Me (thinking): What did I just hear? Liposuction? To my stomach? The exact problem area of most women, but especially those of us who have been pregnant in the past? The especially problematic area for people like me that gained over 50 pounds with each pregnancy? Removing the layer of fat that just sticks there…no matter how much weight is lost? That can’t be right? To be so casually mentioned….? What is going on? Where am I?!?

Me (aloud, after composing myself): “So…..so, are you? Are you saying you would take fat from my stomach and add it to my chest?”

Plastic surgeon: “Yes.”

Me (obviously she doesn’t get the gravity of what we are talking about, I need to act it out): “So.” Clearing my throat and pointing at my stomach. “You would take fat from here. And put it here (pointing at my chest).”

Plastic surgeon: “Yes.”

Me (talking very slowly now for complete understanding and maintaining strict eye-contact to show I mean business): “So, my waist would get smaller and my chest would get bigger?”

Plastic surgeon: “Yes.”

Please, women who might be reading this article, pause for a moment to consider what is being offered.

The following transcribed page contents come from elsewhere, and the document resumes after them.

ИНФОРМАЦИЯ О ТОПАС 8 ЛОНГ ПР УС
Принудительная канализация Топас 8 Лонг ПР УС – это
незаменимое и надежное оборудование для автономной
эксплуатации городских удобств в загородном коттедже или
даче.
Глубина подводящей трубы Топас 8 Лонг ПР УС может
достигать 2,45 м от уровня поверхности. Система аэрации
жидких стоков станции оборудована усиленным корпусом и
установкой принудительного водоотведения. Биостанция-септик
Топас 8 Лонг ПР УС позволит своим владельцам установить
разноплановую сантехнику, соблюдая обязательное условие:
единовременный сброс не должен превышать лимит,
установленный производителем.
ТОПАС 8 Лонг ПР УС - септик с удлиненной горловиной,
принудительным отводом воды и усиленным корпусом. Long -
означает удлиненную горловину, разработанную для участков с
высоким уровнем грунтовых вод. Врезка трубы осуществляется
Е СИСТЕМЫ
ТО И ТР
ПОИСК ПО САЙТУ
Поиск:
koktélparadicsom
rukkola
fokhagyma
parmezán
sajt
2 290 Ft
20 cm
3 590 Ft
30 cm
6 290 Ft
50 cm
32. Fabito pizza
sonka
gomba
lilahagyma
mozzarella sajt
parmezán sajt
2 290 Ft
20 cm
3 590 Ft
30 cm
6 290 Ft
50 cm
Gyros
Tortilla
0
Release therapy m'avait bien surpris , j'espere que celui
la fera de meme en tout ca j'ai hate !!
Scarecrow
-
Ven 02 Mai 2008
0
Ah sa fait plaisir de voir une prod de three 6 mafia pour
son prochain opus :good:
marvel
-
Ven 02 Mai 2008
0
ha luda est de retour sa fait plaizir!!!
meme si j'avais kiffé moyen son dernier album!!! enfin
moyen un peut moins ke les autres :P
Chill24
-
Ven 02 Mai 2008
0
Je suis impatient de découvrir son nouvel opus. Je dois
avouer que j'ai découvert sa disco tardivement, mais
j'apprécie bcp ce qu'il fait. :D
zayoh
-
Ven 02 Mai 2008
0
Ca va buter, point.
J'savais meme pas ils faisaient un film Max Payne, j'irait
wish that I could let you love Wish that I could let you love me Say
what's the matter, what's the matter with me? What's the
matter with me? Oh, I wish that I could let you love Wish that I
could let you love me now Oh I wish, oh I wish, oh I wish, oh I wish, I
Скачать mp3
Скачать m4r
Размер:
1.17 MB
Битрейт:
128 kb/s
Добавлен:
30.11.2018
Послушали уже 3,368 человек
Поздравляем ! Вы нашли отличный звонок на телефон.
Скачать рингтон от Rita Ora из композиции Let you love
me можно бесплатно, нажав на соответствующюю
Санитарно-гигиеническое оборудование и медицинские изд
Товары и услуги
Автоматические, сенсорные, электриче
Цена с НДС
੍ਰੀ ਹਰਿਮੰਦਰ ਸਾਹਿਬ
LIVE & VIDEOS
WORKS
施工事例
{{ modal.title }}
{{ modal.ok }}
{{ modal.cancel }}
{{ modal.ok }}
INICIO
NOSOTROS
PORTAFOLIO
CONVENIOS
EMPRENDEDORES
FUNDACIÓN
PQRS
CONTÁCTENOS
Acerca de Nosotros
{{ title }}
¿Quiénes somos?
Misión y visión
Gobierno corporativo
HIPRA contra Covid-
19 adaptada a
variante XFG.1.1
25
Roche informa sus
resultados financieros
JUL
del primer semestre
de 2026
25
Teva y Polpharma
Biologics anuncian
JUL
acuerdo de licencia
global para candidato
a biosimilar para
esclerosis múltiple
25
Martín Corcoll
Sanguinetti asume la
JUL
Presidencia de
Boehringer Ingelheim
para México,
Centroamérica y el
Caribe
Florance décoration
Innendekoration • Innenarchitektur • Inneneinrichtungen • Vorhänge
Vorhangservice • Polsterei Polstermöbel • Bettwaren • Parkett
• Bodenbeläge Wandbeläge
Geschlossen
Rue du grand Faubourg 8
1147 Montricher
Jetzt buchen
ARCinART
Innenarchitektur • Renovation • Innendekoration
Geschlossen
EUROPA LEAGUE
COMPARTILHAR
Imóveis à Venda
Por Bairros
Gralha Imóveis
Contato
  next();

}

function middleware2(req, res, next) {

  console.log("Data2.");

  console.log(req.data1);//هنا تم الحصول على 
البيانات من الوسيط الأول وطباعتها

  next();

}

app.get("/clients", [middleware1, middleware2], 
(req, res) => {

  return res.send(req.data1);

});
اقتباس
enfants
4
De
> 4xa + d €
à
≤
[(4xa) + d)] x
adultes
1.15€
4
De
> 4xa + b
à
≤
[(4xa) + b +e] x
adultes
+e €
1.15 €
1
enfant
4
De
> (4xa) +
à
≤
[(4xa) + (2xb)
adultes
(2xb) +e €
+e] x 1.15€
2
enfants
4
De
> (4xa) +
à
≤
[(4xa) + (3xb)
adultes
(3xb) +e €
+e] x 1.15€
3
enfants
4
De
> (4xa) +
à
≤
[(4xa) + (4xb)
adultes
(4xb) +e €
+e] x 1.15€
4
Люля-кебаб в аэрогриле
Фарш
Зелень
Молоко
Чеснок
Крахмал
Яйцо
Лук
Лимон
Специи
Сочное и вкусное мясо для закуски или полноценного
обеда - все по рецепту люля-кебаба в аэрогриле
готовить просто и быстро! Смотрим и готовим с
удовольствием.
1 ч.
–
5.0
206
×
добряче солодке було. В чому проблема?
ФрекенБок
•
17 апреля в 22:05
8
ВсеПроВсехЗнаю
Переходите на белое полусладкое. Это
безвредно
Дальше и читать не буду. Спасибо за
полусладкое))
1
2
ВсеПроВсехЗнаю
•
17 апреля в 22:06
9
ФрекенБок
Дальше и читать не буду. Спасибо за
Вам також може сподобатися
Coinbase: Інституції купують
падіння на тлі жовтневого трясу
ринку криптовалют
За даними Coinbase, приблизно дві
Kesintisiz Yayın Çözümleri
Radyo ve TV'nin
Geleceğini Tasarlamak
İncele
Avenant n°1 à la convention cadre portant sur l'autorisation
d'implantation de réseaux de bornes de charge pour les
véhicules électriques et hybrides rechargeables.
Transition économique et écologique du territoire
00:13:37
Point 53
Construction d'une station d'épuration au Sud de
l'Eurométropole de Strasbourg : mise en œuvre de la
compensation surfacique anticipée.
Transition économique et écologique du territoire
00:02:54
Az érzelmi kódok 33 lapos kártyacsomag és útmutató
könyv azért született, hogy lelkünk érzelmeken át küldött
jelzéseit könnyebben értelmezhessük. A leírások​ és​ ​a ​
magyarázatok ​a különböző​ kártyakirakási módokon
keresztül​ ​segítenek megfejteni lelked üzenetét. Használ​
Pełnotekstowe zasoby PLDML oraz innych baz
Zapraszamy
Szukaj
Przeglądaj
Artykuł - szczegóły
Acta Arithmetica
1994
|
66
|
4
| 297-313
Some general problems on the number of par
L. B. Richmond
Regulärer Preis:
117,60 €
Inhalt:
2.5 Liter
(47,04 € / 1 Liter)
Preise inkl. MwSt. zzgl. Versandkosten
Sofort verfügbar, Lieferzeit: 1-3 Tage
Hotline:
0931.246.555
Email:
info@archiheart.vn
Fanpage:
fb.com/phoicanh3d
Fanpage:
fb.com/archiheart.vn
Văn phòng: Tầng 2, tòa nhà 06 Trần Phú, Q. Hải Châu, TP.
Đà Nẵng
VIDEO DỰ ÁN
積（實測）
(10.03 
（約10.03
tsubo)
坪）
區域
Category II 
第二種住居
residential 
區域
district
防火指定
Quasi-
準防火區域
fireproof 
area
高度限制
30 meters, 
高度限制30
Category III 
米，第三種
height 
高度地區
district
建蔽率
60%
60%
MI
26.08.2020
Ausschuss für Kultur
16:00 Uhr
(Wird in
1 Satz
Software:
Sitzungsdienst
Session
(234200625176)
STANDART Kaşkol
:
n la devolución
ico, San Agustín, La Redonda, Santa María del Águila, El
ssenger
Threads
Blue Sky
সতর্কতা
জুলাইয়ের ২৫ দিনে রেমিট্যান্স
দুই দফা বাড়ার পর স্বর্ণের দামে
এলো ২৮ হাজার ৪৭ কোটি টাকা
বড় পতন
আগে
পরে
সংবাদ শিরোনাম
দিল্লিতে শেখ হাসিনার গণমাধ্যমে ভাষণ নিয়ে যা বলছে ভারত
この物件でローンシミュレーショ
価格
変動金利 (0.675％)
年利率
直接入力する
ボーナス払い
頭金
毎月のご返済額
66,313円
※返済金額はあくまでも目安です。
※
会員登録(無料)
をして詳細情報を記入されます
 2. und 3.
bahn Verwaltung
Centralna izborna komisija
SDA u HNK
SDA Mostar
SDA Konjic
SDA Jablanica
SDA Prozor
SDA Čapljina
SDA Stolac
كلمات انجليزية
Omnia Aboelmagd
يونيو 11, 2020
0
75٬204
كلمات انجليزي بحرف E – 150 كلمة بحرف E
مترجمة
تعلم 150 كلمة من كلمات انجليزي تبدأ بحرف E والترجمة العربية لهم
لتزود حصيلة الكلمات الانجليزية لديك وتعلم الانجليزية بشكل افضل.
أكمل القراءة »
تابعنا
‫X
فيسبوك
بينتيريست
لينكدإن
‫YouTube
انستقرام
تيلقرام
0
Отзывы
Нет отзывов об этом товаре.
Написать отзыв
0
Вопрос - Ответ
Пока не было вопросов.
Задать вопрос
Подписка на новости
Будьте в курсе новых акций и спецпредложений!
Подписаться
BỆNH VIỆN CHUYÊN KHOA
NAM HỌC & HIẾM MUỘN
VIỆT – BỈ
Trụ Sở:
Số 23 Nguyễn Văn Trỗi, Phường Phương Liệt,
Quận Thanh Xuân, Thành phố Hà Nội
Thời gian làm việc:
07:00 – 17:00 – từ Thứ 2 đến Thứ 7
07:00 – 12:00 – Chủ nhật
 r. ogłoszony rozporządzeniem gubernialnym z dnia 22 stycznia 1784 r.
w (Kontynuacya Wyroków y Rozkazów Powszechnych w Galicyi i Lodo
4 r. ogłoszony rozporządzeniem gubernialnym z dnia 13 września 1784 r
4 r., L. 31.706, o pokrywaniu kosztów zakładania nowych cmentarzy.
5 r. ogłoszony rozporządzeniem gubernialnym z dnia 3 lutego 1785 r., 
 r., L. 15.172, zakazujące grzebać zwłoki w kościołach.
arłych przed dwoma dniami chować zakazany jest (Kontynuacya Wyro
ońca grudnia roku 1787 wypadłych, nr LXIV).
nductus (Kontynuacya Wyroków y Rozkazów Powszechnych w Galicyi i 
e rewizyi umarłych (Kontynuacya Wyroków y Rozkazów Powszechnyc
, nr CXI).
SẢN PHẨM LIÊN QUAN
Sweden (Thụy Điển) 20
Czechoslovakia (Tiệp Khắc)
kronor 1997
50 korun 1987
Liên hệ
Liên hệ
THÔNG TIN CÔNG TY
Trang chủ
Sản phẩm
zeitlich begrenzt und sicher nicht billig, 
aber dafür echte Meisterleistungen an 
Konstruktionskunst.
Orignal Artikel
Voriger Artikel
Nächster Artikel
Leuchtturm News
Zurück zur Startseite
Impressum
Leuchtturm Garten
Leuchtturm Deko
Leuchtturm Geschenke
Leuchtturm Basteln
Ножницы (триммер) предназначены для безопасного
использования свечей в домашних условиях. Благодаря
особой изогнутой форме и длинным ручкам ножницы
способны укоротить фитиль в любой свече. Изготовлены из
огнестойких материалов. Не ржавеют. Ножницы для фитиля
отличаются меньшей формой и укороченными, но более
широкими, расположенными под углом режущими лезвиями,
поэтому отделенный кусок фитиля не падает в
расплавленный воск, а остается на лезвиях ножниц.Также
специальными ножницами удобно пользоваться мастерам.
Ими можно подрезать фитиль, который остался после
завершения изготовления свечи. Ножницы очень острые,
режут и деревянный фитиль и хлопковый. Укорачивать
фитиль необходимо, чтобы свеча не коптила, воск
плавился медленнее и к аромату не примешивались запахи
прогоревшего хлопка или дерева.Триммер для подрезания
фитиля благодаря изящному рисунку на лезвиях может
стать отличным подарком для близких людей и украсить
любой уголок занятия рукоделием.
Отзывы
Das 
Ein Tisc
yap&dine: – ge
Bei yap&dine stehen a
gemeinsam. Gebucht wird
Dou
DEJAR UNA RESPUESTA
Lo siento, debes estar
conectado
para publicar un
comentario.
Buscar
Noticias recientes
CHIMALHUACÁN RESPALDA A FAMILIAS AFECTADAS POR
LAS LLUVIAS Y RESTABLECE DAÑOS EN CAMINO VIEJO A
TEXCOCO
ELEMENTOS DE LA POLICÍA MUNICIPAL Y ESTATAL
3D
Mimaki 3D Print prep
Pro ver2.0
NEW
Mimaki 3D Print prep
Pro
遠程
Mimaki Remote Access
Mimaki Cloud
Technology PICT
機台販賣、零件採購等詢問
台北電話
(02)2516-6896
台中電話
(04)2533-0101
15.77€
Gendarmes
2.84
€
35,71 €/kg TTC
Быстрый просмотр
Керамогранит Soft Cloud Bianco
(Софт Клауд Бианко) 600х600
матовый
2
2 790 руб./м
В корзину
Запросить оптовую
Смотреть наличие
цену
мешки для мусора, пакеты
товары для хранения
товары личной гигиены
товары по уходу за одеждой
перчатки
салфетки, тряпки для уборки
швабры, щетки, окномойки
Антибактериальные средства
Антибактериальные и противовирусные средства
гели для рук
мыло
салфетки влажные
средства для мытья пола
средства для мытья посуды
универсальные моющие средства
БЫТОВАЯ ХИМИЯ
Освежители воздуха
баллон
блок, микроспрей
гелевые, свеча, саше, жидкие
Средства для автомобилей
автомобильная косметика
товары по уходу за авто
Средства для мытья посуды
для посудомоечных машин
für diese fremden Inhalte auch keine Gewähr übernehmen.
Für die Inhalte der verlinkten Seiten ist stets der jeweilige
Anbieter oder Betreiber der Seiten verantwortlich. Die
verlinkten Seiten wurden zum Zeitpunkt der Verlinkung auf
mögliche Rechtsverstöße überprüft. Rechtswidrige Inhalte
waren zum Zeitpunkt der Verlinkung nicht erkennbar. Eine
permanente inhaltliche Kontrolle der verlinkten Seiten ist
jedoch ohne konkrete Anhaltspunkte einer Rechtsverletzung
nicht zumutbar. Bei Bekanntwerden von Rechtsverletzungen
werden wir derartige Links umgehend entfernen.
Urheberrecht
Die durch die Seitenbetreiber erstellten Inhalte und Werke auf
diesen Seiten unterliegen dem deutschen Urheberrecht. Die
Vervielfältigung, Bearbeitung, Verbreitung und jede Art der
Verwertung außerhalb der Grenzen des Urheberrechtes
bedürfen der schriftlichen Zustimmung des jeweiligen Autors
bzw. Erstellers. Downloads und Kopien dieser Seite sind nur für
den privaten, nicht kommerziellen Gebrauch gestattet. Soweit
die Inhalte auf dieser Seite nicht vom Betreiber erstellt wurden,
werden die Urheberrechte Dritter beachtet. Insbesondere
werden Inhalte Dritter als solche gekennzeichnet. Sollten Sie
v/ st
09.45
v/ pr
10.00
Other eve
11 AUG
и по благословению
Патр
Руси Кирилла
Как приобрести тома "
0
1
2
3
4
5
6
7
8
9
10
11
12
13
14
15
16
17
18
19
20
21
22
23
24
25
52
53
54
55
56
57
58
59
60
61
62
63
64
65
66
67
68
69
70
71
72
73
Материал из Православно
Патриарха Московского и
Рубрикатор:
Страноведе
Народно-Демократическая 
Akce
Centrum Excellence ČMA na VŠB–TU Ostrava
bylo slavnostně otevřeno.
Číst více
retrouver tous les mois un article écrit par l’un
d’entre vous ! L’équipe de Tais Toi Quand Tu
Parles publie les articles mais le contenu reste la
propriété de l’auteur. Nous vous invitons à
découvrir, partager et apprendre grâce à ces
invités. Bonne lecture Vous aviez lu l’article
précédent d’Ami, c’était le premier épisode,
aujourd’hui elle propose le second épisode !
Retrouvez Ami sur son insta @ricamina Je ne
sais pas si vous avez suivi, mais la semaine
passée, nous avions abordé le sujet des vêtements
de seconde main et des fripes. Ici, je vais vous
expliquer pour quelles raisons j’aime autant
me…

The holy grail of fat redistribution; less in the waist and more in the chest (or “bosom”).

At this point I started laughing hysterically and the plastic surgeon started to look uncomfortable. When she realized I was indeed laughing, not crying, she started to awkwardly lightly chuckle along side of me.

So many things about this….

While after childbirth I did experience a dramatic desire to get several pounds of fat hacked off of my abdomen and have noticed over the years that there seems to be an everlasting layer of fat around the abdomen that is just stuck there…forever; I would never in a million years have thought I’d be having a discussion with a surgeon about liposuction to the area. I don’t even make time for haircuts (I get 2 per year) or wash my hair (1-2 times per week). And in the spirit of continuing my minimalistic ways, I am strongly leaning towards just doing the bare minimum in this surgery, which would be just replacing the one ruptured implant. But, I continue to look back on the conversation with amusement. Breast cancer continues to be a journey for me and I can’t help but smile that the journey at this point in time includes conversations with a plastic surgeon about liposuction. I’m pretty sure it doesn’t get any better than this for a metastatic breast cancer patient.

Author: katiewardstage4

I am a 42 year old pharmacist and mother of two currently living in Madison, WI. In my spare time I enjoy running and baking. Starting this blog has enabled me to record some of my feelings about being diagnosed with breast cancer and has also given me the realization that writing for a living would be much more difficult than I would have guessed.